-----------------------------------------------------------
This is an automatically generated e-mail. To reply, visit:
https://reviews.apache.org/r/64340/
-----------------------------------------------------------
(Updated Dec. 5, 2017, 7:29 p.m.)
Review request for Ambari, Dmytro Grinenko, Jonathan Hurley, and Nate Cole.
Changes
-------
tested changes
Summary (updated)
-----------------
Livy server start fails during EU with 'Address already in use' error
Bugs: AMBARI-22594
https://issues.apache.org/jira/browse/AMBARI-22594
Repository: ambari
Description
-------
Observed this issue quite consistently in Ambari-2.6.1 Upgrade ST runs
*STR*
# Deployed cluster with Ambari version: 2.5.1.0-159 and HDP version: 2.6.1.0-129
# Upgrade Ambari to Target Version: 2.6.1.0-43 | Hash:
acbce28fdd119c72625c6beff63fc169de58ba22
# Regenerate keytabs post Ambari upgrade and this step will restart all
services. Here Livy server is operational and gets restarted fine (at
timestamp: 09:29)
# Now register HDP-2.6.4.0-36 version and perform EU. During EU 'Restart Livy
server' task happens and reports success (at timestamp: 10:26)
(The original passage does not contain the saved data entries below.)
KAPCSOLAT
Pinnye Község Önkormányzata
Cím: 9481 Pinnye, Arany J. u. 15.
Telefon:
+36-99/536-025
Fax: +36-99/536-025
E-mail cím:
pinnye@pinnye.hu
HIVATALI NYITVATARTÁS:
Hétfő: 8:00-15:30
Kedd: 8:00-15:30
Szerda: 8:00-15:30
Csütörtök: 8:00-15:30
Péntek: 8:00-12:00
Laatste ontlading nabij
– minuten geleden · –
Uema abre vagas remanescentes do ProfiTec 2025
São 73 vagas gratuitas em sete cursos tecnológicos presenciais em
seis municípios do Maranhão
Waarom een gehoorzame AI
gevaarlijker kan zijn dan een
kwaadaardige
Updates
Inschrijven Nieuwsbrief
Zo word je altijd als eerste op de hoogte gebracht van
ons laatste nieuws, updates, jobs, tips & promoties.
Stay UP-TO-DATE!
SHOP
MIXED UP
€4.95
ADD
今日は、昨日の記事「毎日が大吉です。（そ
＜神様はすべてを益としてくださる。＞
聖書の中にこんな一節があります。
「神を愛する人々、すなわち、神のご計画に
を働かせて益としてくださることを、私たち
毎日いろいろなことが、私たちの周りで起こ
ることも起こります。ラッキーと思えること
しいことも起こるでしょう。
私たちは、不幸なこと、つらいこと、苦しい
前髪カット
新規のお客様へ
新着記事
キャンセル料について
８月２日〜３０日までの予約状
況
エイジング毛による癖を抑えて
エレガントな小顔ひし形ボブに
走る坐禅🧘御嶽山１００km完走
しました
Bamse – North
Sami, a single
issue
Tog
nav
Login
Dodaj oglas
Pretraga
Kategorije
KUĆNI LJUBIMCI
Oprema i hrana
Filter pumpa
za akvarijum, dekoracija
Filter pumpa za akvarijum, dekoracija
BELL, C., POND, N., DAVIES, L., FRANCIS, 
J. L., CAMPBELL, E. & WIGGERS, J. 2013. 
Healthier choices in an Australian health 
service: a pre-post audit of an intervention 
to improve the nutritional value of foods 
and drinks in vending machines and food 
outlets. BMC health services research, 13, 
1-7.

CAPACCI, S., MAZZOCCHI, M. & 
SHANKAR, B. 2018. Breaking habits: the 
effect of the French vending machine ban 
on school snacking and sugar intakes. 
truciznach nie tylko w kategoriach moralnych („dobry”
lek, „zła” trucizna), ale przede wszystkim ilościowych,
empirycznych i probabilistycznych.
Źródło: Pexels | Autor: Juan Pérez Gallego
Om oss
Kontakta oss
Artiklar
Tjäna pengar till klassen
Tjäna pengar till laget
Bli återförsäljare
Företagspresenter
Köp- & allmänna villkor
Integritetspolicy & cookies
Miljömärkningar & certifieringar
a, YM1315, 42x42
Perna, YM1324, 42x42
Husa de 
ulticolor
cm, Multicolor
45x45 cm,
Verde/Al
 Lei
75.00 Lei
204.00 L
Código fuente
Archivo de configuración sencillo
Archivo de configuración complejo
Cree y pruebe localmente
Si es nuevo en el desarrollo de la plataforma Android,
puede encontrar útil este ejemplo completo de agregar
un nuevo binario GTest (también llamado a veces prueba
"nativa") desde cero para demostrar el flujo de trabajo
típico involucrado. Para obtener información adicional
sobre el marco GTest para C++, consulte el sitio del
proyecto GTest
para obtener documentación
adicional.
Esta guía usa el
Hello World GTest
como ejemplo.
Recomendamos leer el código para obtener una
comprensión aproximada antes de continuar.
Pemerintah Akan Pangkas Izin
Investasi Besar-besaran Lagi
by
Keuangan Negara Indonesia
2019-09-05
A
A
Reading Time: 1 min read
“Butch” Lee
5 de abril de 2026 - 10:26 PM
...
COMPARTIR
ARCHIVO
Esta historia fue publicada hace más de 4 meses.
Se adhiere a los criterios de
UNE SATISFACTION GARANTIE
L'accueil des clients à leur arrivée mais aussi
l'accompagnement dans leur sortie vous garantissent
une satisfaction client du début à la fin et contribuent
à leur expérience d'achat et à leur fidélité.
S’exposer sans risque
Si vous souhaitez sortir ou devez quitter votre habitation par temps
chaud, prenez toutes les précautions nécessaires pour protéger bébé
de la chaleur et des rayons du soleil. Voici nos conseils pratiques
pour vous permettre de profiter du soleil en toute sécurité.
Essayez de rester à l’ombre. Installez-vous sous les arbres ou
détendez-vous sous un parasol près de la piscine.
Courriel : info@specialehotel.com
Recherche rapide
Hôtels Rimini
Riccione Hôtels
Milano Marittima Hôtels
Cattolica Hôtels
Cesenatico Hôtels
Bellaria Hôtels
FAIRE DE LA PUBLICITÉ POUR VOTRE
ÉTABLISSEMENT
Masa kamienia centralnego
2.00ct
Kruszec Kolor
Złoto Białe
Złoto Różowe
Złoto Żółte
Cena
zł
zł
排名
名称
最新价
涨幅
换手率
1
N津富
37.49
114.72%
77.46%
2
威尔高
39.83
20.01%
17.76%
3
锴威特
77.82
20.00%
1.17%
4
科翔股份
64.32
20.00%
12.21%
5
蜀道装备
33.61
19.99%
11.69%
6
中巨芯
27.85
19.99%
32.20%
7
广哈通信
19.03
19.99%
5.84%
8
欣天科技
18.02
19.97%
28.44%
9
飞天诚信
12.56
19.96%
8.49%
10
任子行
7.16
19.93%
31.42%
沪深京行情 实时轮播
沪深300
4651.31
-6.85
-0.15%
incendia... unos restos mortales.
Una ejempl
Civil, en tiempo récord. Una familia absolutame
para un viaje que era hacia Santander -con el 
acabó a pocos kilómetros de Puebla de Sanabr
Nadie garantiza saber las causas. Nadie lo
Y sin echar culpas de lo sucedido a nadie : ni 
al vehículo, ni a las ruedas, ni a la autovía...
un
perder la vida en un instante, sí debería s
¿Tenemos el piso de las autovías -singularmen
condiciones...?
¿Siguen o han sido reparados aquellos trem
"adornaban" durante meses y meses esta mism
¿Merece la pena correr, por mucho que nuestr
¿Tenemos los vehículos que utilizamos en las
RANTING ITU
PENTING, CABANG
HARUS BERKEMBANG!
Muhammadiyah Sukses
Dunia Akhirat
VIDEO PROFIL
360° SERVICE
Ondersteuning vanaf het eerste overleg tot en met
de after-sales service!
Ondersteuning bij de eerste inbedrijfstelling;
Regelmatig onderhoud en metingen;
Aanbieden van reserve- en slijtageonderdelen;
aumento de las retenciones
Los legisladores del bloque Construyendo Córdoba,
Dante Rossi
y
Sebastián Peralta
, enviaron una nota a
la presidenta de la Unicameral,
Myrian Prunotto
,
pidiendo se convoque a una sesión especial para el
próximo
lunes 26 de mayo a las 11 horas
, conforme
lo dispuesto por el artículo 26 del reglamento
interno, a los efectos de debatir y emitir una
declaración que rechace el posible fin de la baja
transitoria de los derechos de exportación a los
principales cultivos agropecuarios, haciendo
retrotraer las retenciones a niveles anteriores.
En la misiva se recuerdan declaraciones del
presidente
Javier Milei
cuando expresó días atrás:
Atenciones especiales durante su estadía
# However when checking the livy logs - Livy restart reported below exception
as the previous process was not killed/stopped
{code}
17/11/21 10:26:22 WARN AbstractLifeCycle: FAILED
org.eclipse.jetty.server.Server@3bc735b3: java.net.BindException: Address
already in use
java.net.BindException: Address already in use
at sun.nio.ch.Net.bind0(Native Method)
at sun.nio.ch.Net.bind(Net.java:433)
at sun.nio.ch.Net.bind(Net.java:425)
at sun.nio.ch.ServerSocketChannelImpl.bind(ServerSocketChannelImpl.java:223)
at sun.nio.ch.ServerSocketAdaptor.bind(ServerSocketAdaptor.java:74)
at org.eclipse.jetty.server.ServerConnector.open(ServerConnector.java:321)
at org.apache.livy.server.LivyServer.main(LivyServer.scala)
Exception in thread "main" java.net.BindException: Address already in use
at sun.nio.ch.Net.bind0(Native Method)
at sun.nio.ch.Net.bind(Net.java:433)
at sun.nio.ch.Net.bind(Net.java:425)
at sun.nio.ch.ServerSocketChannelImpl.bind(ServerSocketChannelImpl.java:223)
{code}
- Post Upgrade, I tried to stop/start Spark as well and Livy still gave same
exception; although web Ui reports operation as success (at timestamp: 11:37)
- Finally the web UI shows Livy as down, even though the process is running
from the initial step (at timestamp: 09:29)
Diffs (updated)
-----
ambari-server/src/main/resources/common-services/SPARK/1.2.1/package/scripts/livy_service.py
a78f50c077
ambari-server/src/main/resources/common-services/SPARK/1.2.1/package/scripts/params.py
9b813a13f0
ambari-server/src/main/resources/common-services/SPARK2/2.0.0/package/scripts/livy2_service.py
0d60cf41ad
ambari-server/src/main/resources/common-services/SPARK2/2.0.0/package/scripts/params.py
1968b0e8fa
Diff: https://reviews.apache.org/r/64340/diff/2/
Changes: https://reviews.apache.org/r/64340/diff/1-2/
Testing (updated)
-------
mvn clean test
check on live cluster
Thanks,
Dmitro Lisnichenko